Only the lines with the string "center" are needed; return each of them from the entries below.
:: EXERCISE DATA ::
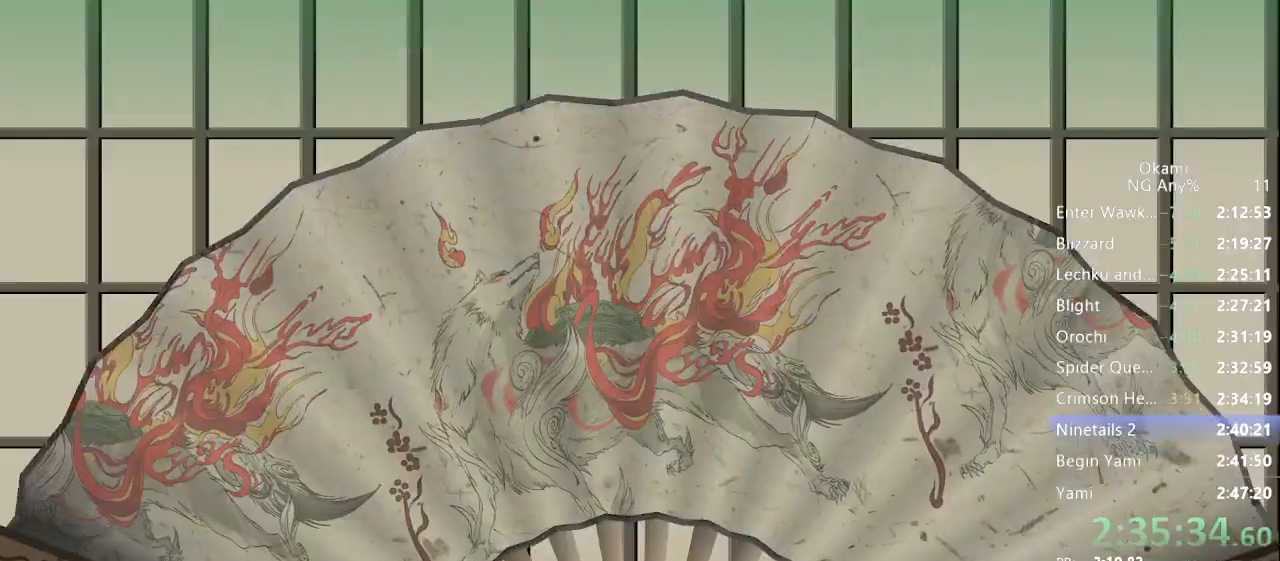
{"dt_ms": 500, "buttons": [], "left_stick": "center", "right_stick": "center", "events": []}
:::
:: EXERCISE DATA ::
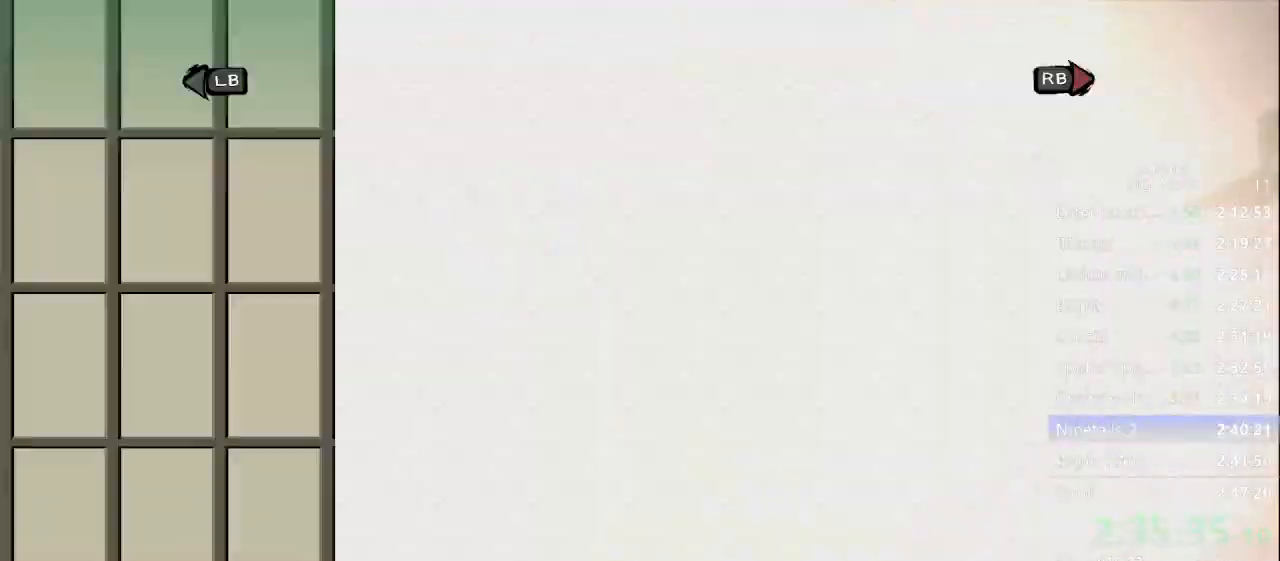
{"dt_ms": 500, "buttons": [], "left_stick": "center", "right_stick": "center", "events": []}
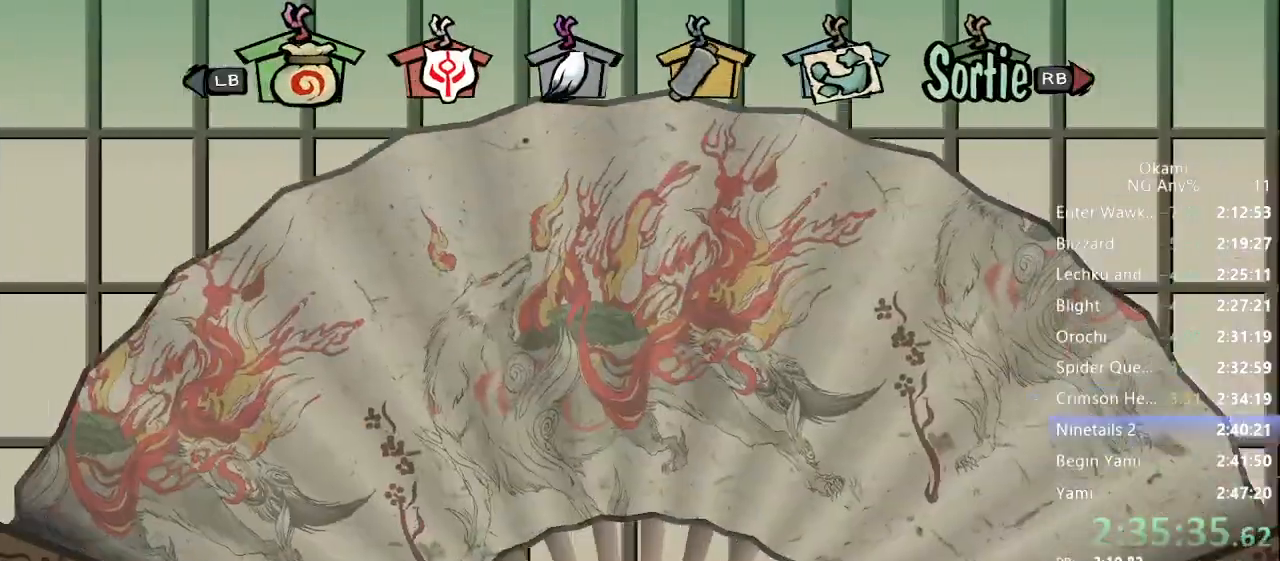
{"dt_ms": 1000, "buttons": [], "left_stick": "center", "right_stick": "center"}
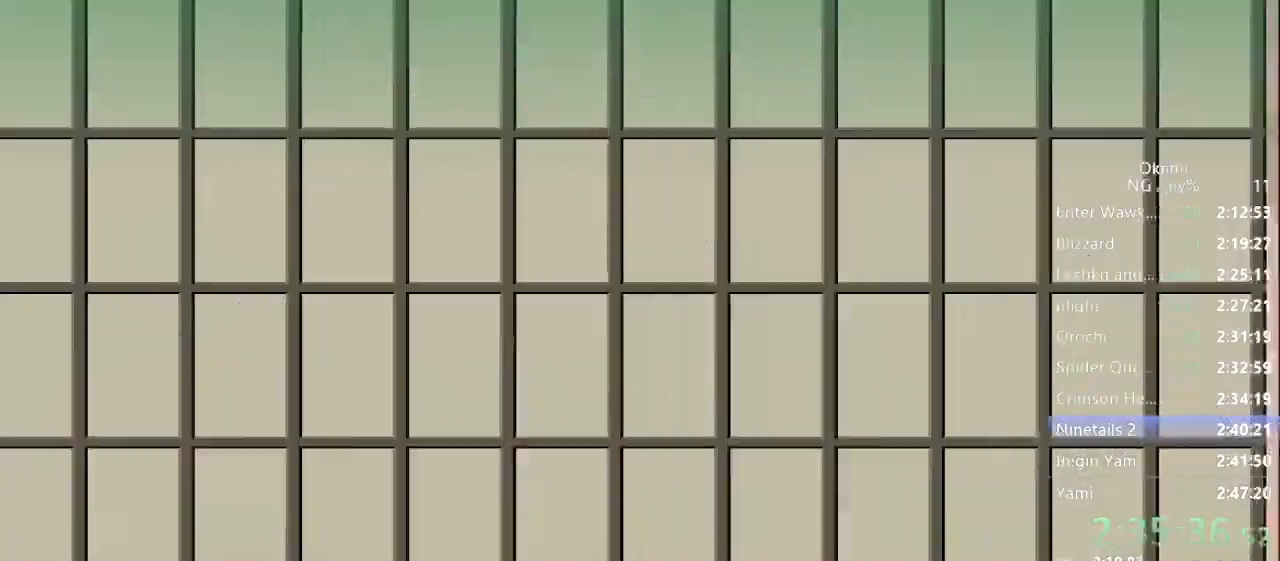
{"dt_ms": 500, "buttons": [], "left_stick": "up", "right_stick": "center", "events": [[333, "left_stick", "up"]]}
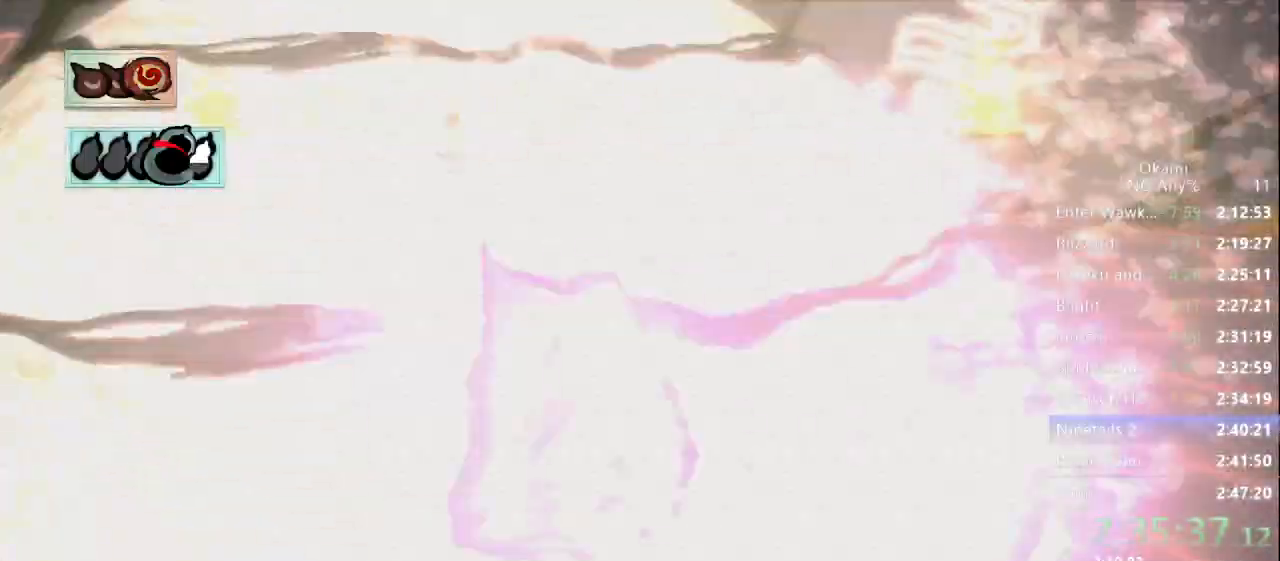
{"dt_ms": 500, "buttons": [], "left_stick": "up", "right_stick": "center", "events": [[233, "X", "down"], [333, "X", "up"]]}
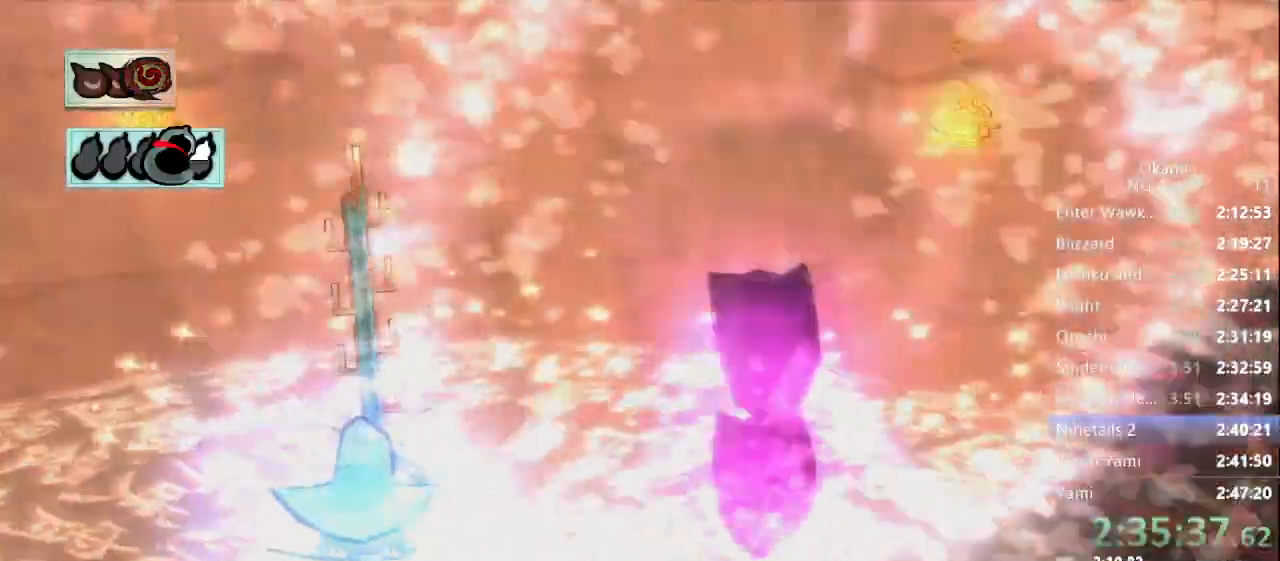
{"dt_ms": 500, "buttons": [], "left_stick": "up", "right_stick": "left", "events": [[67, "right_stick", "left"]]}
:::
SOLUTION TO THE EXERCISE =>
{"dt_ms": 500, "buttons": [], "left_stick": "center", "right_stick": "center", "events": []}
{"dt_ms": 500, "buttons": [], "left_stick": "center", "right_stick": "center", "events": []}
{"dt_ms": 1000, "buttons": [], "left_stick": "center", "right_stick": "center"}
{"dt_ms": 500, "buttons": [], "left_stick": "up", "right_stick": "center", "events": [[333, "left_stick", "up"]]}
{"dt_ms": 500, "buttons": [], "left_stick": "up", "right_stick": "center", "events": [[233, "X", "down"], [333, "X", "up"]]}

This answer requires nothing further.